--- start Records to use ---

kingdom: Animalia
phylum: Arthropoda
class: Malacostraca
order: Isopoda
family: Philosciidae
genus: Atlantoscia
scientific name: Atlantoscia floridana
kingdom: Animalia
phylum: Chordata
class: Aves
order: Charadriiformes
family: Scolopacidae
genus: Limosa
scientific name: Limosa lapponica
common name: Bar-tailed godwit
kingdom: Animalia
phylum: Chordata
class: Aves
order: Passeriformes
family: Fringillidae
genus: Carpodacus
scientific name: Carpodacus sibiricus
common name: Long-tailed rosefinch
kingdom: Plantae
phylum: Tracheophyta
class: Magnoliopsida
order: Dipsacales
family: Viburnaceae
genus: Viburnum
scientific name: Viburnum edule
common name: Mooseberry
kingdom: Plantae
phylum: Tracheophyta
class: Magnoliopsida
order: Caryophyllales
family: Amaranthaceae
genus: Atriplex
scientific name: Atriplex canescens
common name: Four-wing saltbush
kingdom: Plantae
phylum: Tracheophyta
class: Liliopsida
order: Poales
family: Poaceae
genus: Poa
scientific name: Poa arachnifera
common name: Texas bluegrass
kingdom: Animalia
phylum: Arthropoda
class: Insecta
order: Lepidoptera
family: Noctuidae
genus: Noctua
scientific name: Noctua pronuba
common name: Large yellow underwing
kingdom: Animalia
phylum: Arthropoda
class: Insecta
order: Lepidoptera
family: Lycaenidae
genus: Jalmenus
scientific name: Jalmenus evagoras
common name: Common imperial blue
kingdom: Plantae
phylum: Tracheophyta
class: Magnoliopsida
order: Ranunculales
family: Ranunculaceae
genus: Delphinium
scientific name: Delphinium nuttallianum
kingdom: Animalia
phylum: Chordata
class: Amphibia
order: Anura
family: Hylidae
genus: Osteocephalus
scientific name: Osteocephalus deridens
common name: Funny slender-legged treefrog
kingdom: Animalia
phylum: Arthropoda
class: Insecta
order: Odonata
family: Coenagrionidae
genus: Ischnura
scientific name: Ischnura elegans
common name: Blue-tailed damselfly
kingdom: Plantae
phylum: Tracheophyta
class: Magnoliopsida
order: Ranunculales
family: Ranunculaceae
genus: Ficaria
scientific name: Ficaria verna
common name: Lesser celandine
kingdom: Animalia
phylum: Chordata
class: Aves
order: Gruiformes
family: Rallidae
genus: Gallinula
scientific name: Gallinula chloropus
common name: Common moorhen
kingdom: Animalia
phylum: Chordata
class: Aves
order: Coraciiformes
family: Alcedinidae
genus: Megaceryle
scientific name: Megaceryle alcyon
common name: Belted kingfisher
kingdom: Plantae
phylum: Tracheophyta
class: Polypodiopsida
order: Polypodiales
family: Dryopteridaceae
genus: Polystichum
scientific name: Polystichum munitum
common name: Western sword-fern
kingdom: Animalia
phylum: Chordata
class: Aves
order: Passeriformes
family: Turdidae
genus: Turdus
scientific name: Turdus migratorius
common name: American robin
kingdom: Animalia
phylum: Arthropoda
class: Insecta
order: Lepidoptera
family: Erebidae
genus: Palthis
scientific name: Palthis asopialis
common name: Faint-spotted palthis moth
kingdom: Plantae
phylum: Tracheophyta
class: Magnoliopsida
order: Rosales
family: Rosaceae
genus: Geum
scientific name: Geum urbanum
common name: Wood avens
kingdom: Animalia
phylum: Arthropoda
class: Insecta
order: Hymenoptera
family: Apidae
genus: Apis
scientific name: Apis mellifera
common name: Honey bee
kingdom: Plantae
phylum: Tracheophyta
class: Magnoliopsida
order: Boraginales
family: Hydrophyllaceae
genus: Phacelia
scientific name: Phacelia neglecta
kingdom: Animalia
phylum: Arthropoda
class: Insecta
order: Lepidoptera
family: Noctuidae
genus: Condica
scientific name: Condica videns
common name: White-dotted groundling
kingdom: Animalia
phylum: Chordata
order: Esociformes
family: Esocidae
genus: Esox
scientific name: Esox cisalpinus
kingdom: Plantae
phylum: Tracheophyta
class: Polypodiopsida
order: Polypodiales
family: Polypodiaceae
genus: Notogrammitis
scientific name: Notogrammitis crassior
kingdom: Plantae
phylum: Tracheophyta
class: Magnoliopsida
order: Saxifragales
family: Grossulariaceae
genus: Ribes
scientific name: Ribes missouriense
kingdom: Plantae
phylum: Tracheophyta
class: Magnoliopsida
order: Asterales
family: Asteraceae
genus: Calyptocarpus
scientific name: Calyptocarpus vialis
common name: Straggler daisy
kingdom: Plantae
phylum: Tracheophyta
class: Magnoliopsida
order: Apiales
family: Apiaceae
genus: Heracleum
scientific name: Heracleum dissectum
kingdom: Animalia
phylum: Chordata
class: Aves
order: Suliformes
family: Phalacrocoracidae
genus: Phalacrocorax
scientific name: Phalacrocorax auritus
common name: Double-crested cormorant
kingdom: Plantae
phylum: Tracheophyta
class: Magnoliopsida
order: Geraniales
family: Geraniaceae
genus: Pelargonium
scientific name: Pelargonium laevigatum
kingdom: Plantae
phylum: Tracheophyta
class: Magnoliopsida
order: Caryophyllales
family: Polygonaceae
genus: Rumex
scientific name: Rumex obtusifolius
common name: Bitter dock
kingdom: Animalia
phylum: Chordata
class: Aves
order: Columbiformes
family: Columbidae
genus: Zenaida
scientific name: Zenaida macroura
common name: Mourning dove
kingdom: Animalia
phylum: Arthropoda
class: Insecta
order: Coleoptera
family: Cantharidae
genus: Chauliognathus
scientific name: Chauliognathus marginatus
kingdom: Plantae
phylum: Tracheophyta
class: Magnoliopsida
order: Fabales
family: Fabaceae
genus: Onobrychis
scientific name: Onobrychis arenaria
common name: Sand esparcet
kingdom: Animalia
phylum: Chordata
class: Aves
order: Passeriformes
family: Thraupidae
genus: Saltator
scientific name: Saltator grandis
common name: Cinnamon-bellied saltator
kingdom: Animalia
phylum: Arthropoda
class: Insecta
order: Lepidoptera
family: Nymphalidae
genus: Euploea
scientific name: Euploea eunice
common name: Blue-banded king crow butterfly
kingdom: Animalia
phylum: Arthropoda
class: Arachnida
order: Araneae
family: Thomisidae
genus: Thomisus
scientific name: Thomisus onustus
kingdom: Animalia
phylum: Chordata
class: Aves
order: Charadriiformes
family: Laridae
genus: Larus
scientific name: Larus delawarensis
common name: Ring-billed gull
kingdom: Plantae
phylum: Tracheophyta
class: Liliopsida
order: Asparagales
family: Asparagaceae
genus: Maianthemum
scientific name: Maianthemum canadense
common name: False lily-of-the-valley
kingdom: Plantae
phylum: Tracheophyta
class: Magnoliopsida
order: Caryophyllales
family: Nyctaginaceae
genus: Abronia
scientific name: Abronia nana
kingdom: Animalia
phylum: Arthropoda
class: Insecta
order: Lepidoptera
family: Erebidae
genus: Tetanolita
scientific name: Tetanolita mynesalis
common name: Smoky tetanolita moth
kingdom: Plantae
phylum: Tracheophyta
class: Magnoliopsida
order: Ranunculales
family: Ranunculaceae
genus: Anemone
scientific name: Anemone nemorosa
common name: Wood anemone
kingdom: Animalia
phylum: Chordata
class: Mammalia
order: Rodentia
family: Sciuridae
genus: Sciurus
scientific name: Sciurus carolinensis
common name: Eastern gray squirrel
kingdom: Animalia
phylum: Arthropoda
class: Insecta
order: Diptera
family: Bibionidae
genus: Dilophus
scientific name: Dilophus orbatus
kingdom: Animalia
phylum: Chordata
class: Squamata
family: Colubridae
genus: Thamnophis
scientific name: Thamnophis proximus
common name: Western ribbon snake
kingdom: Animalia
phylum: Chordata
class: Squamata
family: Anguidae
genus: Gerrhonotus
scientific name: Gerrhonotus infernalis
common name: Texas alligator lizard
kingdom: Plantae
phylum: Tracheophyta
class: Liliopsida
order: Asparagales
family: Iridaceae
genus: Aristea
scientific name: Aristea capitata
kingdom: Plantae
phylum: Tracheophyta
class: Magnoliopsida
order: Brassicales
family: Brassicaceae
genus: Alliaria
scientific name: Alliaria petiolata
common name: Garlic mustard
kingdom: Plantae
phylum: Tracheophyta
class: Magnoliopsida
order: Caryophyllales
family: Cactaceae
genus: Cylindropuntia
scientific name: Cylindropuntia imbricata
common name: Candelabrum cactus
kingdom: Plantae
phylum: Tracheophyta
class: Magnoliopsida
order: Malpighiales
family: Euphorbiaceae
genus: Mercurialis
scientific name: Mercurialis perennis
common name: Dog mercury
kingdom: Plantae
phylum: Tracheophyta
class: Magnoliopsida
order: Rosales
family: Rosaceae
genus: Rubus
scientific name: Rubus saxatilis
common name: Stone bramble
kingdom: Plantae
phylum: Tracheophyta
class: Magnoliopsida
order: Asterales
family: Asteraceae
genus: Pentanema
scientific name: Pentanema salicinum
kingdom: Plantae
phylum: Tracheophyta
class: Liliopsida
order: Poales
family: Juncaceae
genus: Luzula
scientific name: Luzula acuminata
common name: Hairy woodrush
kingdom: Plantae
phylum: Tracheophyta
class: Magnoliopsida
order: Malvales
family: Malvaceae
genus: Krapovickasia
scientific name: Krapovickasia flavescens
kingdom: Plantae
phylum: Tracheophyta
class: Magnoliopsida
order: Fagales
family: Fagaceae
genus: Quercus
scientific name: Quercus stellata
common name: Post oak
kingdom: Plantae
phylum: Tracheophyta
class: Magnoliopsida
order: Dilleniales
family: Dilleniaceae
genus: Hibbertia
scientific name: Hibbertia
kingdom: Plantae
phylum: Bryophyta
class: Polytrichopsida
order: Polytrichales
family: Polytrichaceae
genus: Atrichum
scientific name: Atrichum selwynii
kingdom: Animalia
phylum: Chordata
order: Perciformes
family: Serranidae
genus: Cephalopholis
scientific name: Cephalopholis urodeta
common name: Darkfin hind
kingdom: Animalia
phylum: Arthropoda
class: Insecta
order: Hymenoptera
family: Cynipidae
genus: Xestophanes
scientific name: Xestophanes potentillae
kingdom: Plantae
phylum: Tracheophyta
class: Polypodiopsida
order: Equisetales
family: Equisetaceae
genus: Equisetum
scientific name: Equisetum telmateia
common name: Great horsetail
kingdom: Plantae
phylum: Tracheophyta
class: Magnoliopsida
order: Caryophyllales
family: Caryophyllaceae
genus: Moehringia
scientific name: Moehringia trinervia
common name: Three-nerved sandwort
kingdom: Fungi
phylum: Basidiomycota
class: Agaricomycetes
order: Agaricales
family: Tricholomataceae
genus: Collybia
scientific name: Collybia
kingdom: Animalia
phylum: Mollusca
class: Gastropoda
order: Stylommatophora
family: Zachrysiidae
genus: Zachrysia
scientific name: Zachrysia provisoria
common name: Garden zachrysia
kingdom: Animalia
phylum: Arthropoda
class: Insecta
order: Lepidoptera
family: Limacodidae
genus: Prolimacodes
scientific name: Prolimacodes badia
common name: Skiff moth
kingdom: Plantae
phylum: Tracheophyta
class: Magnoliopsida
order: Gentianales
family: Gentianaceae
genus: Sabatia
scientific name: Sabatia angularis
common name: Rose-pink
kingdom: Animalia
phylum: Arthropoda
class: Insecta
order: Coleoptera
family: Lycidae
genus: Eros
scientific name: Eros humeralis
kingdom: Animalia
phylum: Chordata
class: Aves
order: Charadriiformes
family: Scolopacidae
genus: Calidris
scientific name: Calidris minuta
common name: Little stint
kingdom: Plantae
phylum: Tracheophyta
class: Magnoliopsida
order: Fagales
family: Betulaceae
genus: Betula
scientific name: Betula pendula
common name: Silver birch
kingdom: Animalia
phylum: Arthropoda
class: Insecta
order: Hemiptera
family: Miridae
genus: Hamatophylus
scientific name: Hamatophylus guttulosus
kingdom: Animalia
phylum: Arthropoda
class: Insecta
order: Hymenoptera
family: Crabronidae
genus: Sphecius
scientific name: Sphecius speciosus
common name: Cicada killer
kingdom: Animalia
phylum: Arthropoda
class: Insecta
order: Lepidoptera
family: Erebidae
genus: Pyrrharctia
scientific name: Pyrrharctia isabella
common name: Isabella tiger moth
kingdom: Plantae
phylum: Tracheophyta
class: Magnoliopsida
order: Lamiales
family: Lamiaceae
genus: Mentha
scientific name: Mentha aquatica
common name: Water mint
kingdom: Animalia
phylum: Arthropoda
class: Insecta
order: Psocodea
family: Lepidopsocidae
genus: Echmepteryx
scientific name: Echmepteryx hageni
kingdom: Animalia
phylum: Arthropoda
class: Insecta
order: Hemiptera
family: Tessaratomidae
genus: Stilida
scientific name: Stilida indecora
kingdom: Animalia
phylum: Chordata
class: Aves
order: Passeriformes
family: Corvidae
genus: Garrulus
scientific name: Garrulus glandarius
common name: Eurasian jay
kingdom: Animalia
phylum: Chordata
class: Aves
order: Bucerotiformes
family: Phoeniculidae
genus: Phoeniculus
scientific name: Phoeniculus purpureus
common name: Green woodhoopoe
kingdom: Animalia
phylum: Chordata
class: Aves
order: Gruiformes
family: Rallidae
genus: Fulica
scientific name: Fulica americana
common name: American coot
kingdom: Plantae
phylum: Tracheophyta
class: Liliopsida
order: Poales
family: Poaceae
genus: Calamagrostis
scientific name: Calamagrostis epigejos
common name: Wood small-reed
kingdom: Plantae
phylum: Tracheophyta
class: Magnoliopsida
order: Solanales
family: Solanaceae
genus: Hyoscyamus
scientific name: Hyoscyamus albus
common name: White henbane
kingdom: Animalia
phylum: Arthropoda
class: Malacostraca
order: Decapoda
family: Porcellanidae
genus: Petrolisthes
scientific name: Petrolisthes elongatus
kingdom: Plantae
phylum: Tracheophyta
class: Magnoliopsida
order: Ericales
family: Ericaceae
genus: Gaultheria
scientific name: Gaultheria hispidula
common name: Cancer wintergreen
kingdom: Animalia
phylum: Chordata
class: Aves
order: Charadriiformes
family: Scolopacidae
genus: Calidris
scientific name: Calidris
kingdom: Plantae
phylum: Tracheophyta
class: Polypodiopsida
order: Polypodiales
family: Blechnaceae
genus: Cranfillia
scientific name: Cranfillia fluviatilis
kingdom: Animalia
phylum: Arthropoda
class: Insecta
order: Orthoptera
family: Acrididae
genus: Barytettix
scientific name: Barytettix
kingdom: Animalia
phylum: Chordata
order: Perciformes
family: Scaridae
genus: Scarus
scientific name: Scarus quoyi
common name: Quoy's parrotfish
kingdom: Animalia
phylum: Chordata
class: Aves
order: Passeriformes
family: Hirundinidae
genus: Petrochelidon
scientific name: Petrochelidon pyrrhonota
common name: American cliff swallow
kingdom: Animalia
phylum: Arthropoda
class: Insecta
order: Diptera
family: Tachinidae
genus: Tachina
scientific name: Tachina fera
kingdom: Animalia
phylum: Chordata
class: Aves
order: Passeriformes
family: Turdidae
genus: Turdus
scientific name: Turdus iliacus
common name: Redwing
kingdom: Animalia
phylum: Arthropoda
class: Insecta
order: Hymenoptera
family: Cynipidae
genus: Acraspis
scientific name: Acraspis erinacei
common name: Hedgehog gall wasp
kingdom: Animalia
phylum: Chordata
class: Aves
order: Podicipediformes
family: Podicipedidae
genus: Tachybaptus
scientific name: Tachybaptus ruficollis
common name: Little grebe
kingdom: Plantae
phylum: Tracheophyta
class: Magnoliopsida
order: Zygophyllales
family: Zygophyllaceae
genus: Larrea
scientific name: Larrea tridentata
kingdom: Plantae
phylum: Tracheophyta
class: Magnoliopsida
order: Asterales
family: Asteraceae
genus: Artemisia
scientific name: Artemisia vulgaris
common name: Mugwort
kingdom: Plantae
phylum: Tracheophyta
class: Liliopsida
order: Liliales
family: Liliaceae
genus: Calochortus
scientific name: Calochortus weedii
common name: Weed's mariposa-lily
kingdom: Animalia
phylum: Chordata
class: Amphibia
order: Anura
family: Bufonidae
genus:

--- end Records to use ---

**Short exercise:** Please copy word for word the part of the records that opens with the line containing "genus: Geum" and closes with the line containing "family: Columbidae", both of those lines included.

**Task response:**
genus: Geum
scientific name: Geum urbanum
common name: Wood avens
kingdom: Animalia
phylum: Arthropoda
class: Insecta
order: Hymenoptera
family: Apidae
genus: Apis
scientific name: Apis mellifera
common name: Honey bee
kingdom: Plantae
phylum: Tracheophyta
class: Magnoliopsida
order: Boraginales
family: Hydrophyllaceae
genus: Phacelia
scientific name: Phacelia neglecta
kingdom: Animalia
phylum: Arthropoda
class: Insecta
order: Lepidoptera
family: Noctuidae
genus: Condica
scientific name: Condica videns
common name: White-dotted groundling
kingdom: Animalia
phylum: Chordata
order: Esociformes
family: Esocidae
genus: Esox
scientific name: Esox cisalpinus
kingdom: Plantae
phylum: Tracheophyta
class: Polypodiopsida
order: Polypodiales
family: Polypodiaceae
genus: Notogrammitis
scientific name: Notogrammitis crassior
kingdom: Plantae
phylum: Tracheophyta
class: Magnoliopsida
order: Saxifragales
family: Grossulariaceae
genus: Ribes
scientific name: Ribes missouriense
kingdom: Plantae
phylum: Tracheophyta
class: Magnoliopsida
order: Asterales
family: Asteraceae
genus: Calyptocarpus
scientific name: Calyptocarpus vialis
common name: Straggler daisy
kingdom: Plantae
phylum: Tracheophyta
class: Magnoliopsida
order: Apiales
family: Apiaceae
genus: Heracleum
scientific name: Heracleum dissectum
kingdom: Animalia
phylum: Chordata
class: Aves
order: Suliformes
family: Phalacrocoracidae
genus: Phalacrocorax
scientific name: Phalacrocorax auritus
common name: Double-crested cormorant
kingdom: Plantae
phylum: Tracheophyta
class: Magnoliopsida
order: Geraniales
family: Geraniaceae
genus: Pelargonium
scientific name: Pelargonium laevigatum
kingdom: Plantae
phylum: Tracheophyta
class: Magnoliopsida
order: Caryophyllales
family: Polygonaceae
genus: Rumex
scientific name: Rumex obtusifolius
common name: Bitter dock
kingdom: Animalia
phylum: Chordata
class: Aves
order: Columbiformes
family: Columbidae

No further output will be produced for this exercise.